(Beginning of Document segment)

It seems to be passes through correctly. However I still get the errors. Very odd...

Edit: Turns out POST requests are not automatically retried...

Lukasa · 2017-02-07T08:28:15Z

Indeed, this is because POST requests are not idempotent so it is not safe to automatically retry all POST requests. If you know POST requests are safe in this case, you can use urllib3's detailed Retry configuration object to allow retries to POST requests.

lukas-gitl · 2017-02-07T18:16:29Z

Yes, that makes perfect sense. This now seems to be working fine. I'm just wondering how I would urllib3 retry to also handle ("bad handshake: SysCallError(104, 'ECONNRESET')",). It seems to not currently retry on that error. Any idea?

Lukasa · 2017-02-07T18:32:39Z

Hrm, do you have the full trace back? I suspect that's a bug.

lukas-gitl · 2017-02-07T19:14:56Z

Kk, I'll try to get more information the next time it happens!

lukas-gitl · 2017-02-08T01:14:56Z

Here is the full stack trace:

Traceback (most recent call last):
  File "...", line ..., in ...
    r = self.session.post(..., data=...)
  File "/usr/local/lib/python2.7/site-packages/requests/sessions.py", line 535, in post
    return self.request('POST', url, data=data, json=json, **kwargs)
  File "/usr/local/lib/python2.7/site-packages/requests/sessions.py", line 488, in request
    resp = self.send(prep, **send_kwargs)
  File "/usr/local/lib/python2.7/site-packages/requests/sessions.py", line 609, in send
    r = adapter.send(request, **kwargs)
  File "/usr/local/lib/python2.7/site-packages/requests/adapters.py", line 497, in send
    raise SSLError(e, request=request)
SSLError: ("bad handshake: SysCallError(-1, 'Unexpected EOF')",)

Lukasa · 2017-02-08T09:17:16Z

This is one of those moments where I'd have liked to see more data out of the stack trace. I swear, Python 3's chained exceptions only show up in my life when they aren't helpful, and never when they would be. 😉

However, I think this is a real bug. Looking at urllib3's code, it simply does not consider SSL errors to be worth retrying on. I think that instinct is wrong: SSL errors are almost certainly worth a retry attempt. I recommend you raise this as a bug over on the urllib3 repository, where we'll deal with it.

(End of Document segment)

Work to complete:
1 > Answer these questions about the forum thread on retrying POST requests:
(a) According to Lukasa's first reply, what property of POST requests makes it unsafe to retry all of them automatically?
(b) What exception type and message appear on the final line of the stack trace that lukas-gitl posted?
(c) Where does Lukasa recommend raising the SSL retry bug?
2 > Write the next part of the forum thread on retrying POST requests, picking up after Lukasa's recommendation to raise the bug on the urllib3 repository.

(Beginning of Data shown)

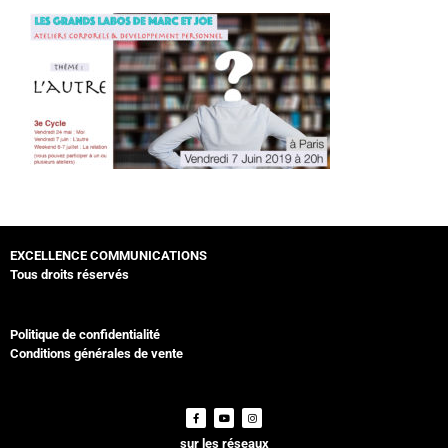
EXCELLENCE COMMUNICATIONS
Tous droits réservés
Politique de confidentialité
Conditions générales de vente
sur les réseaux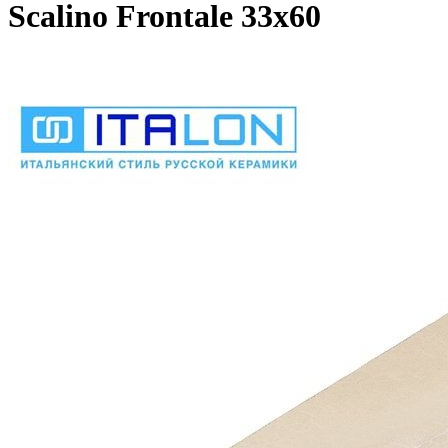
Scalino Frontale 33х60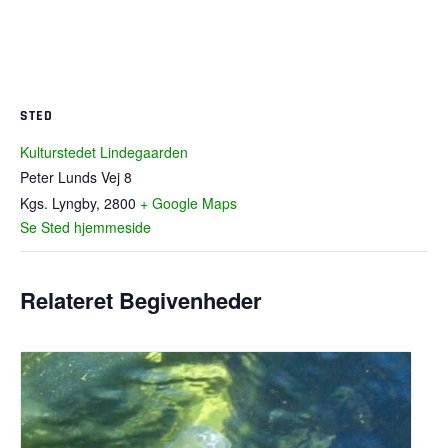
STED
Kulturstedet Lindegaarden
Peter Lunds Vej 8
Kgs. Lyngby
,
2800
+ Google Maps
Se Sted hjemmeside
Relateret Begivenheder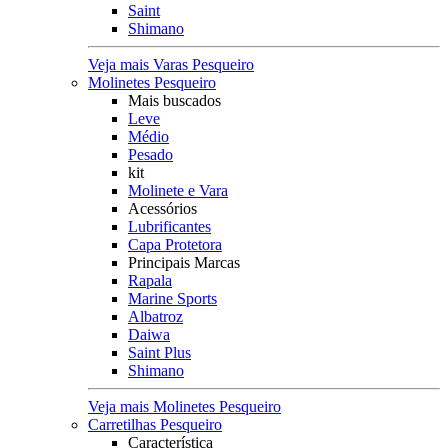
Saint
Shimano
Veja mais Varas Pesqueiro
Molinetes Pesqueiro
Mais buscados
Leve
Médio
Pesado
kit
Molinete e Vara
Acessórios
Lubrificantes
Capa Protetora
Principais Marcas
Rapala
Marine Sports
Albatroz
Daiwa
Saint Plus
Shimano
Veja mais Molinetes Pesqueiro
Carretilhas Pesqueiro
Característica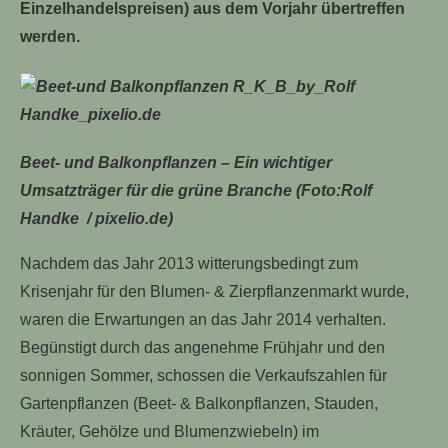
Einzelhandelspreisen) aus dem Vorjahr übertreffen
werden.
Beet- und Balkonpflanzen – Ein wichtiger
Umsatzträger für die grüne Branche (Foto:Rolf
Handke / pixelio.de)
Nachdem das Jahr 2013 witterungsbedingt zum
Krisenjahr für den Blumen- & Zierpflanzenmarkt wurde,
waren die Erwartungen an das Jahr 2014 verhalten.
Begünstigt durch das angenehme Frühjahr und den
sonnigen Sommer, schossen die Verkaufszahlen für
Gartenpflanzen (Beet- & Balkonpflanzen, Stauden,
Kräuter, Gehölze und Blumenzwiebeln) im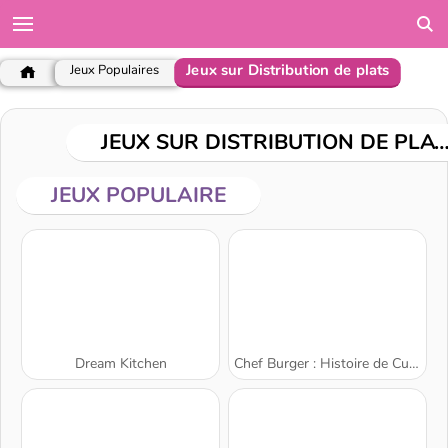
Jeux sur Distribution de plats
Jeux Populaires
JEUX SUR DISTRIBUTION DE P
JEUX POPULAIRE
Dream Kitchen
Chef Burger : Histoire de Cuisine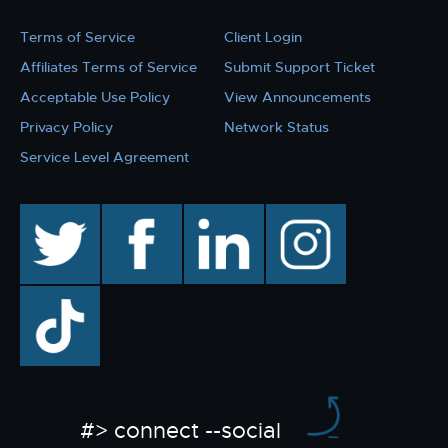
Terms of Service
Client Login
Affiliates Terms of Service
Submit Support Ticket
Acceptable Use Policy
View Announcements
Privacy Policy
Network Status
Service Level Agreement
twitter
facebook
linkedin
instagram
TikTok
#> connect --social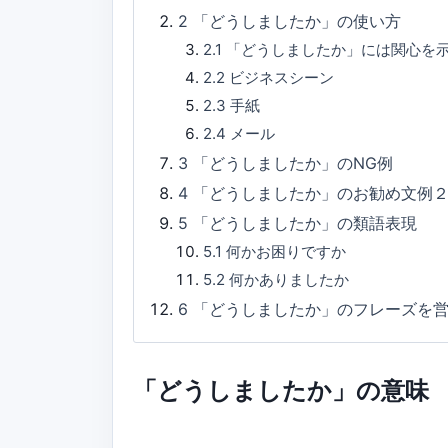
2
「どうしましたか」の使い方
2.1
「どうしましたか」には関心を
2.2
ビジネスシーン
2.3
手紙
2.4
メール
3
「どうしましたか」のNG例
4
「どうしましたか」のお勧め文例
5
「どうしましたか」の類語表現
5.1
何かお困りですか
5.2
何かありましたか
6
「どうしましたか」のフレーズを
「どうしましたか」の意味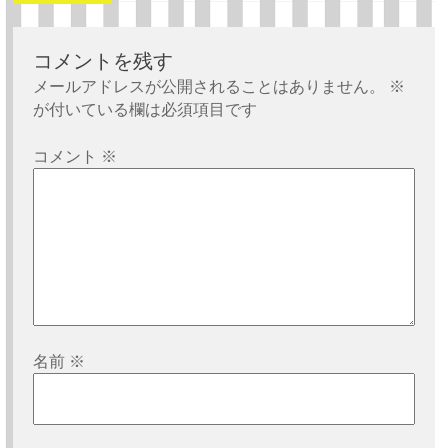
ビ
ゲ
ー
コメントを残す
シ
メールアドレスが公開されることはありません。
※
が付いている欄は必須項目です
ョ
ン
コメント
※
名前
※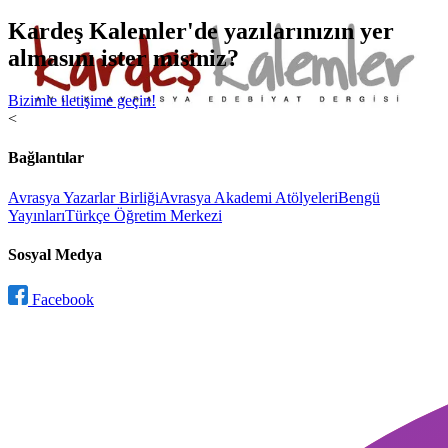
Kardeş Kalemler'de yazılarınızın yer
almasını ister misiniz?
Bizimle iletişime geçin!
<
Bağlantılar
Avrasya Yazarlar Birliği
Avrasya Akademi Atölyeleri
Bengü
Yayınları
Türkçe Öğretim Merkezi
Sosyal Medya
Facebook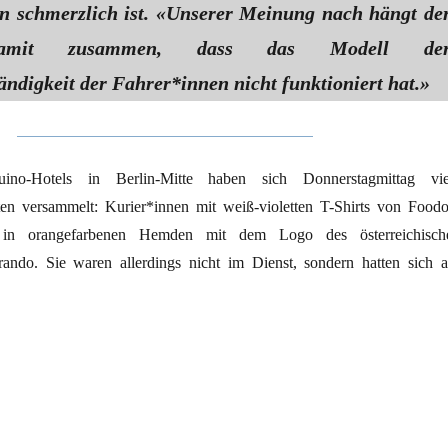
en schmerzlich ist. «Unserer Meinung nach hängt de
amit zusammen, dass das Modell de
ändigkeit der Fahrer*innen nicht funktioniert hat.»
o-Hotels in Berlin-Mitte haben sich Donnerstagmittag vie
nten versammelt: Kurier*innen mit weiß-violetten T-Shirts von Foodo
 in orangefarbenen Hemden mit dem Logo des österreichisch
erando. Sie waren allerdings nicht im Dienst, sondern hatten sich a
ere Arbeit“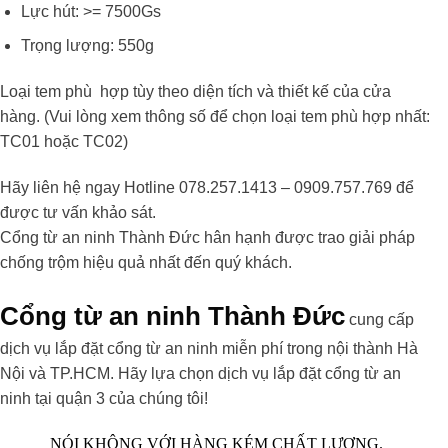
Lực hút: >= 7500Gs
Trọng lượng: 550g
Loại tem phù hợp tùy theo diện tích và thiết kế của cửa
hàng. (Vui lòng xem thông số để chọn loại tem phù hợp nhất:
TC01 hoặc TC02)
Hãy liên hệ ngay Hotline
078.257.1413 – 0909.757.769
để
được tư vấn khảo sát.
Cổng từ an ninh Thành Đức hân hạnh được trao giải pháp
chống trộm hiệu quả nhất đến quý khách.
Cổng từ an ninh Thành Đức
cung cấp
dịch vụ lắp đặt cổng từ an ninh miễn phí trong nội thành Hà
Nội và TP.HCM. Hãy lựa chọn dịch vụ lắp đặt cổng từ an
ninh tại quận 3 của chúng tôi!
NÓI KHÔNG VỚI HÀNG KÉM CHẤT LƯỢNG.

(End of Data shown)

Answer section:
1 >
(a) POST requests are not idempotent.
(b) SSLError: ("bad handshake: SysCallError(-1, 'Unexpected EOF')",)
(c) On the urllib3 repository.

2 >
For when you raise the bug, please attach the following repro code. Specifically, if the following server is run:

import time
import socket

s = socket.socket()
s.bind(('', 4433))
s.listen(10)

while True:
    news, _ = s.accept()
    time.sleep(0.5)
    news.close()

Then this code will exhibit the issue:

import urllib3
http = urllib3.PoolManager()
http.request('GET', 'https://localhost:4433/', retries=5)

That code should fire off a MaxRetryError, but instead gets an SSLError.

lukas-gitl · 2017-02-15T21:19:18Z

For anyone reading this: Forking python processes doesn't seem to play nicely with requests. Ideally you have a single worker thread that is shared among all processes. This seems to have resolved all our errors here.

JDFagan · 2018-02-16T23:06:30Z

I've noticed a pattern of receiving requests.exceptions.ConnectionError: ('Connection aborted.', OSError("(104, 'ECONNRESET')",)) when just beyond 5 minutes since request initiated and I've verified that the server I'm talking to (IIS 8.5) has server side connection timeout set to 5 minutes. I have not been able to convince admin of this server to increase the IIS server's connection timeout from 5 to 10 or 15 minutes despite one of their REST APIs can return quite a large payload back which sometimes goes beyond the timeout threshold and when it does, I get this error. Here is full stack trace. Any ideas how I can resolve this in my case? Let me know if this seems different enough from this issue's thread and I'll open another issue:

Traceback (most recent call last):
  File "/home/jdfagan/.miniconda/apollo/lib/python3.6/site-packages/urllib3/connectionpool.py", line 601, in urlopen
    chunked=chunked)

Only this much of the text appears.